Find every line below with the word "Version" in it, and copy each one.
★ ★ ★ ★ ★
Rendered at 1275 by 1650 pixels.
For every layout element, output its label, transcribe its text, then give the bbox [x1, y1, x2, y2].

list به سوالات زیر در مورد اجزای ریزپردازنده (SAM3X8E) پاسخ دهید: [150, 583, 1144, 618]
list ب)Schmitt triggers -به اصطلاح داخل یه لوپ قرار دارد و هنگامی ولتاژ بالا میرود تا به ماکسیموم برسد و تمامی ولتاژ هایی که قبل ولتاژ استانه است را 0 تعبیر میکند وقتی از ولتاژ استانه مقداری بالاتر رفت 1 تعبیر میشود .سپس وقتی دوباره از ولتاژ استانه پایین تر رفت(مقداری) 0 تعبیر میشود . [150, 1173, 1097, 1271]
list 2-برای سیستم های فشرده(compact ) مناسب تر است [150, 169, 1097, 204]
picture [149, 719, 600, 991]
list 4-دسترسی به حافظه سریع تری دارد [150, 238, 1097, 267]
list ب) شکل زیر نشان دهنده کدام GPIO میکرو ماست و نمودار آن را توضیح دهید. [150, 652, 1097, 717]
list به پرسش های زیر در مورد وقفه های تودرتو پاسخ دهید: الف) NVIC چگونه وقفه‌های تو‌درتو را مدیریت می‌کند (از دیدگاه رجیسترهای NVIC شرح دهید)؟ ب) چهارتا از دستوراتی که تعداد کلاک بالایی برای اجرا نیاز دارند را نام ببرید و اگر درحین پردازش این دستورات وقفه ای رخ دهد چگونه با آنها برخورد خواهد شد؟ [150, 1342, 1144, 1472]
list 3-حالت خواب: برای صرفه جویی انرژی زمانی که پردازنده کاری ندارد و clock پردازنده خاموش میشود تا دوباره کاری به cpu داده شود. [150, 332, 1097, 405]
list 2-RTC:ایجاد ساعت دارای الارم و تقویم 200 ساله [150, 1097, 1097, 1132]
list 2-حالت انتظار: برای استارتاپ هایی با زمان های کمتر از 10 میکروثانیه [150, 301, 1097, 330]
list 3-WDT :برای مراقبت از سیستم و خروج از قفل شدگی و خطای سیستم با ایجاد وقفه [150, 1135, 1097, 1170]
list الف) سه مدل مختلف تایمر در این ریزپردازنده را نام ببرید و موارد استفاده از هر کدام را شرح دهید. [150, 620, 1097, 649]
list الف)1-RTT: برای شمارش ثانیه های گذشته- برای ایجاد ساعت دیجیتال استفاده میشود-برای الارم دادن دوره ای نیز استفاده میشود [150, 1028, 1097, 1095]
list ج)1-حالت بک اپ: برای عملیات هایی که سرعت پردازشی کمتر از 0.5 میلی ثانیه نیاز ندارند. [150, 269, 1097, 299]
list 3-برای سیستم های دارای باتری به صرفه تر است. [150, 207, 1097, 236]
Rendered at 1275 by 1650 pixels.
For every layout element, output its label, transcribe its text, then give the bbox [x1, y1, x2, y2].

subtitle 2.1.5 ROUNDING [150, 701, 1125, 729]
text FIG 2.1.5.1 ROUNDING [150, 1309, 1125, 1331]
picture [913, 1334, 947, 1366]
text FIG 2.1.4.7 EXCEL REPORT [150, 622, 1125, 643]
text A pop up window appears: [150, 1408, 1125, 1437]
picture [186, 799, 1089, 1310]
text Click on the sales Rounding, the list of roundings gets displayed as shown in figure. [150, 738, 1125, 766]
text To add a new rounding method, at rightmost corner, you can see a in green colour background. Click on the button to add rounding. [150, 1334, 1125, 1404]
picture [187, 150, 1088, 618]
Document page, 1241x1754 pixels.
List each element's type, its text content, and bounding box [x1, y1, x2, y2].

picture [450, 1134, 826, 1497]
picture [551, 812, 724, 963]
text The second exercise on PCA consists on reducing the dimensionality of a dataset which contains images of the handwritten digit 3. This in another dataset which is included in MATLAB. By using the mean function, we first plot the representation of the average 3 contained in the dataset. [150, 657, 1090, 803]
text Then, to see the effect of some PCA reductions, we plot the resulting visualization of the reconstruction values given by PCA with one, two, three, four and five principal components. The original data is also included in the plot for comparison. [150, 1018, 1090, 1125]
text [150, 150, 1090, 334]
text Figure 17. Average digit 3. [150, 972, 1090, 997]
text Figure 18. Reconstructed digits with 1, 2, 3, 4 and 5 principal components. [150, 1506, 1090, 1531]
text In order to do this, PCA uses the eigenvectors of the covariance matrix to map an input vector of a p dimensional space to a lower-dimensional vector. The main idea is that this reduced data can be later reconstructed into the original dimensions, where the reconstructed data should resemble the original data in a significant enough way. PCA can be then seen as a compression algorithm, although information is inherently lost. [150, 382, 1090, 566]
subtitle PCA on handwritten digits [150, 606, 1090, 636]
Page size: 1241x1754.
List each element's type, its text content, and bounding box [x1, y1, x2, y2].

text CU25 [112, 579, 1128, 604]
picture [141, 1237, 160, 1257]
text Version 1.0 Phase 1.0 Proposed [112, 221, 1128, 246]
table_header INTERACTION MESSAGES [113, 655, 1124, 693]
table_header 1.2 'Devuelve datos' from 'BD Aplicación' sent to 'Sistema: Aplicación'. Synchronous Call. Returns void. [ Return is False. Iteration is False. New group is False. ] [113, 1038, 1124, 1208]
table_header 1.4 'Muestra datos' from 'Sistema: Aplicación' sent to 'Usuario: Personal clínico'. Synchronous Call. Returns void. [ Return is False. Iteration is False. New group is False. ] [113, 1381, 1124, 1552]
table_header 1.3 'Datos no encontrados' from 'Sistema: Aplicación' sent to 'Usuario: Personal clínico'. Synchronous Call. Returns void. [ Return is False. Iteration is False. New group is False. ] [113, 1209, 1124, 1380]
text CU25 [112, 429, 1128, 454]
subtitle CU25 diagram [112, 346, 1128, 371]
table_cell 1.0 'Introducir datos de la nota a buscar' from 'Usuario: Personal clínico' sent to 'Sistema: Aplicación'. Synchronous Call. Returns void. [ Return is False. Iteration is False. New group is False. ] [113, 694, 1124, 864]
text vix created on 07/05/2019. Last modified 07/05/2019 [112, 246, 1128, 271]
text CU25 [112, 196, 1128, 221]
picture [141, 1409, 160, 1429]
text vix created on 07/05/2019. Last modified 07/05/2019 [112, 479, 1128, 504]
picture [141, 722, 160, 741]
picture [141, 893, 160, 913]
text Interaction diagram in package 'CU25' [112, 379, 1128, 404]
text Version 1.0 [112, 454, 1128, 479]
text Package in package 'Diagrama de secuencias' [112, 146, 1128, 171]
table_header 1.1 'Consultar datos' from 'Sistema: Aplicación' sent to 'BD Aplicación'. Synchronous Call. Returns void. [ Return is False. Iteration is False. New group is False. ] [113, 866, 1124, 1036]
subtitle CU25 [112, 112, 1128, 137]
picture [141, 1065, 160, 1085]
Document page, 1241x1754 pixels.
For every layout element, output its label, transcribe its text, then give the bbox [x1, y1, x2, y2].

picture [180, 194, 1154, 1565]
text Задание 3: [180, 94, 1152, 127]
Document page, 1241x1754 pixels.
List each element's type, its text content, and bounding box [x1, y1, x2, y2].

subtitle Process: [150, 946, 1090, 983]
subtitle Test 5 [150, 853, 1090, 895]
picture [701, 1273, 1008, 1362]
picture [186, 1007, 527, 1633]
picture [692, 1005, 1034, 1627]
★ ★ ★ ★ ★
◆ **Answer to this problem**
text Version 1.0 Phase 1.0 Proposed [112, 221, 1128, 246]
text Version 1.0 [112, 454, 1128, 479]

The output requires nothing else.